Milk contains 20 minerals that are necessary for human nutrition. The two groups of these minerals are called macro- and microminerals. These macro- and microminerals occur in milk in an equilibrium between the soluble and colloidal phases, each serving a different physiological purpose [73]. For instance, Na and K are crucial in preserving the osmotic equilibrium between blood and milk, while Mg, Ca, P, and Zn are attached to casein micelles in milk, making their content directly tied to casein content [74]. It has been reported that Mg varies by species and is frequently connected to milk protein [75]. Although milk only contains 8–9 g/L of minerals, it is nevertheless an important source of nutrition [76].

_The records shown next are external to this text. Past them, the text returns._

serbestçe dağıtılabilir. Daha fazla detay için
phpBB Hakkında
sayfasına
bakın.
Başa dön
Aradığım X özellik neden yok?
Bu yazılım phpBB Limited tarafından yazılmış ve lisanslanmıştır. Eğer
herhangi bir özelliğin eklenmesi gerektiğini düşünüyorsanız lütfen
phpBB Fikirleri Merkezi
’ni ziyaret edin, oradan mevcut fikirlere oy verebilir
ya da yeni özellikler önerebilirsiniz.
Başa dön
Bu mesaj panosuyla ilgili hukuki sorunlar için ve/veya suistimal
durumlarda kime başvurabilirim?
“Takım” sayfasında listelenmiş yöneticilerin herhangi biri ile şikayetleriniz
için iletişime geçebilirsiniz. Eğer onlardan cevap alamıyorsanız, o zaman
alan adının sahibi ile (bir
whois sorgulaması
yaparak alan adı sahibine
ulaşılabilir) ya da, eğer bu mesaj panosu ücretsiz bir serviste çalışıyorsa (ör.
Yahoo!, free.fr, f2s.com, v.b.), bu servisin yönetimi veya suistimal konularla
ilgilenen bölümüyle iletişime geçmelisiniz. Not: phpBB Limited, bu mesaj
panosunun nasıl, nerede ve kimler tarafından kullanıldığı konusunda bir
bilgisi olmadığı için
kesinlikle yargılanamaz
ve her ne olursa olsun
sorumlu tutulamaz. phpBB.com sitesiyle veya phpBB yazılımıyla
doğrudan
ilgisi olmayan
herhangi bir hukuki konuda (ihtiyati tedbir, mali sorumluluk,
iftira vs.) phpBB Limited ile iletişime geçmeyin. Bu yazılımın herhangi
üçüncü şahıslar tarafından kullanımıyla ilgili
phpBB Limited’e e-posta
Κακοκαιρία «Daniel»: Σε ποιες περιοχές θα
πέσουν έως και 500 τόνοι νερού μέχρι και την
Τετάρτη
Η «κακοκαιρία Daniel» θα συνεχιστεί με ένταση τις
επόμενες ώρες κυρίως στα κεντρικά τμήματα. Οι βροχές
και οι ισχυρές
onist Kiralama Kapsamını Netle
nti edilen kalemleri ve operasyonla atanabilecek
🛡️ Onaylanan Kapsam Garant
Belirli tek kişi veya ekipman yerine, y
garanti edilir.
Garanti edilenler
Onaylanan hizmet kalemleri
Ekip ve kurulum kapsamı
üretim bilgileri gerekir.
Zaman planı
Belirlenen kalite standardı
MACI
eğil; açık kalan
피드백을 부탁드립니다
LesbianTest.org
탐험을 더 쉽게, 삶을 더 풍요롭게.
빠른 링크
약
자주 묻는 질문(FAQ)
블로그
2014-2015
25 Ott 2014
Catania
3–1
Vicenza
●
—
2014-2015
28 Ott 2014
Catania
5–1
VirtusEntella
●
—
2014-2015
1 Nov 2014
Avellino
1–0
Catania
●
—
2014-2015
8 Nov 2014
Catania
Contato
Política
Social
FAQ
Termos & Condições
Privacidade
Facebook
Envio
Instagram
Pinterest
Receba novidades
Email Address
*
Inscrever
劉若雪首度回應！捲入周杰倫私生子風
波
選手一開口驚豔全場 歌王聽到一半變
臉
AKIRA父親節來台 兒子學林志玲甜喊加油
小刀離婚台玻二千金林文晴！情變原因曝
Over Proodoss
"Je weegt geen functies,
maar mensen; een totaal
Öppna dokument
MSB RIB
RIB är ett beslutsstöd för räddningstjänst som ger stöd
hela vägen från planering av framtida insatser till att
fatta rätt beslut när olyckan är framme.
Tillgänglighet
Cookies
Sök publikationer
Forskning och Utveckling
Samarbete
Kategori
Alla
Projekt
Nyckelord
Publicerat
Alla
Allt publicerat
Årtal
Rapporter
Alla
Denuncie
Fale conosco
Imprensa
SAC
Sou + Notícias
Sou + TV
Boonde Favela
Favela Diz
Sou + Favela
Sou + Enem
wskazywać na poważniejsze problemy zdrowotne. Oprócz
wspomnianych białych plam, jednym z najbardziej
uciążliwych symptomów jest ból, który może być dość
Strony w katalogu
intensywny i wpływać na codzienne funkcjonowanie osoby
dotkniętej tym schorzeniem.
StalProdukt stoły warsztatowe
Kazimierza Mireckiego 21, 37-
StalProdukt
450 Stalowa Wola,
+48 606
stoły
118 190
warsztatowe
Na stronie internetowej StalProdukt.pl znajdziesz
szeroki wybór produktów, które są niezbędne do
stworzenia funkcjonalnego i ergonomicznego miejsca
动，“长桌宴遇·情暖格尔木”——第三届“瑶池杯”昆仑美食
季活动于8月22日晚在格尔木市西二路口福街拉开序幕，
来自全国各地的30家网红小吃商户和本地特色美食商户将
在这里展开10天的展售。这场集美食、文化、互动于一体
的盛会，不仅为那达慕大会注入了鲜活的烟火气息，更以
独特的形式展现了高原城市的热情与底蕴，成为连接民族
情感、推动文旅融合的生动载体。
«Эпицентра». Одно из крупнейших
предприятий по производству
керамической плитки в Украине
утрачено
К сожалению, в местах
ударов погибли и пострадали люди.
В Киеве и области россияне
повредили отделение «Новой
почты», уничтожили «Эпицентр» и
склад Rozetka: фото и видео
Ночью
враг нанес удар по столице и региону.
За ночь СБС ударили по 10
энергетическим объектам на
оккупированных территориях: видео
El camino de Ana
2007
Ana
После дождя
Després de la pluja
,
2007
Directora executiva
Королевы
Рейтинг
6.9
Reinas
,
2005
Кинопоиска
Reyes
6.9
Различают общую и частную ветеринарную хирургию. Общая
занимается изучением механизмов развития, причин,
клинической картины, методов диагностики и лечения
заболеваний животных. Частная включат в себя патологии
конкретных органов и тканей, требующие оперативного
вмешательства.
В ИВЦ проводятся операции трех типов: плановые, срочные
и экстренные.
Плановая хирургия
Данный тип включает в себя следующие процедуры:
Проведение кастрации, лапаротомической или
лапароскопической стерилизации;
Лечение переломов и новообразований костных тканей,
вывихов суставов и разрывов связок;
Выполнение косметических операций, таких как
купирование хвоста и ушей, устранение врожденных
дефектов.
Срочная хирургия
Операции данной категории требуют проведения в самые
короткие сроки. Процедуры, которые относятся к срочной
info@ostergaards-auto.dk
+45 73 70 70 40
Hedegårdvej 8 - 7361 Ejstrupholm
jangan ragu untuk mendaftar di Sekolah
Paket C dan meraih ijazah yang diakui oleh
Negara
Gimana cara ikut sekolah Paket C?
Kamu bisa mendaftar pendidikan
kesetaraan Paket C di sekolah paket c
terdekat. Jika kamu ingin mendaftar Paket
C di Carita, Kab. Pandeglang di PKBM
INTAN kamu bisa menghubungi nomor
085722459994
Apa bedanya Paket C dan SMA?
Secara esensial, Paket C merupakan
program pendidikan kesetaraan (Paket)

The impact of PEF on the mineral profiles of milk has not yet been extensively researched. A literature search revealed that there is still some pertinent research on the effects of PEF on milk minerals in other species of animals. For instance, Mohamad et al. [31] found that the Fe levels in goat milk treated with PEF increased significantly (p < 0.05) at 20–40 kV/cm, 5–10 s, 2.5 L/h, and 30 °C. However, after PEF treatment, it was determined that the other minerals (Cr, Ni, and Mn) were not significant (p > 0.05). The authors concluded that the electrochemical reaction that takes place during PEF treatment may have caused the metal components from the PEF electrode to dissolve into the sample. The results obtained are in close agreement with those of Gad and Jayaram [25], who investigated the release of metal particles from stainless-steel electrodes in samples of 2% partially skimmed milk. The Fe concentration rose by 500 µg/L following PEF treatment (30–40 kV/cm; 500 mL/min; 20–25 °C) as opposed to 300 µg/L in untreated samples. The authors agreed that the commercialization of PEF processing may be impacted by electrochemical reactions that happen during milk processing about safety and quality.